The task:
Print word for word the stretch of the article below on credit card processing rates from "Most lease options" through "nice and fat.".
BEGIN Extract to read
3 Reasons Why Transactions Downgrade to Mid or Non-Qualified Rates

Discount rates are divided into 3 levels for merchant accounts and are called qualified, mid-qualified, and non-qualified.

Example:
 Qualified - 1.69%
 Mid-Qualified - 2.20
 Non-Qualified - 2.94

Qualified rates are the lowest and are commonly advertised and quoted by merchant service providers because they are the most attractive. These rates are considered to be standard.
Mid-qualified rates are the next highest percentage rates.
Non-qualified rates are the highest percentage rates that can be charged to a transaction.

Here are 3 reasons why transactions can downgrade to mid or non – qualified rates:

1. Keying in credit card transactions instead of swiping
Retail merchants are setup to accept credit cards by swiping them through a terminal by hand; a “card present” transaction. If a merchant keys in a credit card transaction instead of manually swiping the credit card, then those transactions will downgrade to a mid or non-qualified rate.

For example, if a merchant uses their retail merchant account to process a transaction from their website or mail order; they will be charged a higher rate.

2. Processing special credit cards
When a special credit card, such as a rewards or business credit card is used; those transactions are downgraded to a mid-qualified discount rate. Consumer credit cards are the only credit cards that will not downgrade to a higher discount rate. You can expect process at the qualified rate for these types of credit cards.

This reason is the only reason that you really don’t have any control over because you can’t stop your customers from using a certain type of credit card.

3. Failing to settle the daily batch
Credit card transactions remaining on a merchant’s terminal are stored in an “open” batch. They will remain there unless the merchant “batches out”. Once the merchant batches out, the daily sales are submitted for processing, and the batch is now “closed” or “settled”. This should be done on a daily basis. Some merchant account providers offer equipment that has auto-batch software installed, which will settle their batches automatically each day. Failing to settle your daily batch within the allotted timeframe will cause transactions to downgrade to non-qualified rates.

Every month when you receive your monthly merchant account statement, make it a habit of reviewing your mid and non-qualified transactions. If you notice a big difference you should work with your merchant account service provider to adjust your service.
If you know of any other reasons that may cause transactions to downgrade to higher discount rates; please feel free to post them in a comment.

3 Reasons Why Not To Lease Your Credit Card Processing Equipment

1.  Paying more in the long run.
Most lease options run for a total of 48 months (4 years) so if you are paying $39.95/month then you end up paying a total of $1917.60 over that 4 year period.  You could have saved yourself a lot of trouble by just paying for the credit card processing equipment outright at a price of $300-$700.

2.  Commission checks are nice and fat.
Not for yuo but for the person that leased that equipment to you.  Why do you think they push the lease option on you?  The sales representative makes a bigger commission for having you to lease the equipment than to purchase it outright.  In defense of “some” sales representatives; sometimes they don’t have a choice because the merchant account services provider has the price of the equipment so high that the only option is for the business owner to lease the equipment.
END Extract to read
BEGIN Given data
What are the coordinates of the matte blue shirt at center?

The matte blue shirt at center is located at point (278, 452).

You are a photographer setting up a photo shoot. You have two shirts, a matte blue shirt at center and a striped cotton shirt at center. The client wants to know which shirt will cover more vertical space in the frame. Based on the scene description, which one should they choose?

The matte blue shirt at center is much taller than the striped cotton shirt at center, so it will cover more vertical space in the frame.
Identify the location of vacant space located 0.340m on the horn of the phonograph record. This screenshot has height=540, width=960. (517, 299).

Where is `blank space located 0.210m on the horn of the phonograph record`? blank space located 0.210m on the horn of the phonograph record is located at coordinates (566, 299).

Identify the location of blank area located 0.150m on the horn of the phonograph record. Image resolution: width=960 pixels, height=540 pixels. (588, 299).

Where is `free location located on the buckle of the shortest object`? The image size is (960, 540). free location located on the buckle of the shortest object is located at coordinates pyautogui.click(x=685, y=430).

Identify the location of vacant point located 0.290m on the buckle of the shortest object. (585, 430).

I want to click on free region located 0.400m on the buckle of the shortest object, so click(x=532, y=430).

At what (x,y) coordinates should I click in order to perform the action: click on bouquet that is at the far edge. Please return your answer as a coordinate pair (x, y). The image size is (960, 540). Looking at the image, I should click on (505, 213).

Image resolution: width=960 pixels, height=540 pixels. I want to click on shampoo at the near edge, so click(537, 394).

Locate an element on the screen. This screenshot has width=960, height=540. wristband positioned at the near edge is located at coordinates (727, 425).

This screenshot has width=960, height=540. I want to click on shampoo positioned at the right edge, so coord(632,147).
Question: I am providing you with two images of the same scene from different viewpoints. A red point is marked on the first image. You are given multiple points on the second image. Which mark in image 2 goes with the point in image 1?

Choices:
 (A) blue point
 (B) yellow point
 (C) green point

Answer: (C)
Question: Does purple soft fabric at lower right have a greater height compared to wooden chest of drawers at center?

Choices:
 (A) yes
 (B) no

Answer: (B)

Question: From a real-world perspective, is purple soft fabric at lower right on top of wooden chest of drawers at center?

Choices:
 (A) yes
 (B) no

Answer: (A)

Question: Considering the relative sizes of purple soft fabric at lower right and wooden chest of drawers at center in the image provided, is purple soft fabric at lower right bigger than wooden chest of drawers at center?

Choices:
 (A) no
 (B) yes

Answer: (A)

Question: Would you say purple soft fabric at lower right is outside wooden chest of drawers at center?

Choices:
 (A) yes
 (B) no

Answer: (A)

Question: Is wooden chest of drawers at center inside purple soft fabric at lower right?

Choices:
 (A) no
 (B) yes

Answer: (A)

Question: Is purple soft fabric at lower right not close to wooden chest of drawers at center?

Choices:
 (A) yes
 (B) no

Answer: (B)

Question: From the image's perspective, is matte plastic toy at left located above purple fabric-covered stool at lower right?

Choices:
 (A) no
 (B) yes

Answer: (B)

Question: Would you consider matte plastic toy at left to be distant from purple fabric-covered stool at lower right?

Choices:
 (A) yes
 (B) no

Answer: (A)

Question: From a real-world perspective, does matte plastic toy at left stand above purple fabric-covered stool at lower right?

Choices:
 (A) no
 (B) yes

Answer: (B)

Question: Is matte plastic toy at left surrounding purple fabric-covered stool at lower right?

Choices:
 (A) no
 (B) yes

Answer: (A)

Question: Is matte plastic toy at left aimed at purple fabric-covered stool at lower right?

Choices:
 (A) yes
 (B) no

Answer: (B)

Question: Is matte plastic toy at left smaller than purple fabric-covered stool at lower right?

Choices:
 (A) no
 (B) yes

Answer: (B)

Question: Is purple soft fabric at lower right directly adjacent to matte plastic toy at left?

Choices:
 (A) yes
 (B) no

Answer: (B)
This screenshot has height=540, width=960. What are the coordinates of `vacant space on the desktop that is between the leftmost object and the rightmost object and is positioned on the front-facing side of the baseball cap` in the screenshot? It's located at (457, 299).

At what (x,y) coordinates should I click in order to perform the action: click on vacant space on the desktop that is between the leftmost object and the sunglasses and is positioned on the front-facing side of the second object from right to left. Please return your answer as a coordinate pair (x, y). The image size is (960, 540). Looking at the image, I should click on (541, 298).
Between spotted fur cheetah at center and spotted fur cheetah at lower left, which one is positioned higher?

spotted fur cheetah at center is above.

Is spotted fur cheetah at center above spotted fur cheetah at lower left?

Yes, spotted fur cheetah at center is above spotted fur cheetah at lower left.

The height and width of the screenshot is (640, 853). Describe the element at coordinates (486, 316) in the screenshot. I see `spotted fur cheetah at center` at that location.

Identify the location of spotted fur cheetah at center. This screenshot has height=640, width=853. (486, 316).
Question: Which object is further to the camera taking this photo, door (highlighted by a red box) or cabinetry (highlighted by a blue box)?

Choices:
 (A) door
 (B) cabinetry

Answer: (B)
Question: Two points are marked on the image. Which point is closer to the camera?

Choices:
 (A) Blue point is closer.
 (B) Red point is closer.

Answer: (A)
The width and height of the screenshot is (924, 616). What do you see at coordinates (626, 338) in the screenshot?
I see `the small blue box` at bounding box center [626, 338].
END Given data
Solution:
Most lease options run for a total of 48 months (4 years) so if you are paying $39.95/month then you end up paying a total of $1917.60 over that 4 year period.  You could have saved yourself a lot of trouble by just paying for the credit card processing equipment outright at a price of $300-$700.

2.  Commission checks are nice and fat.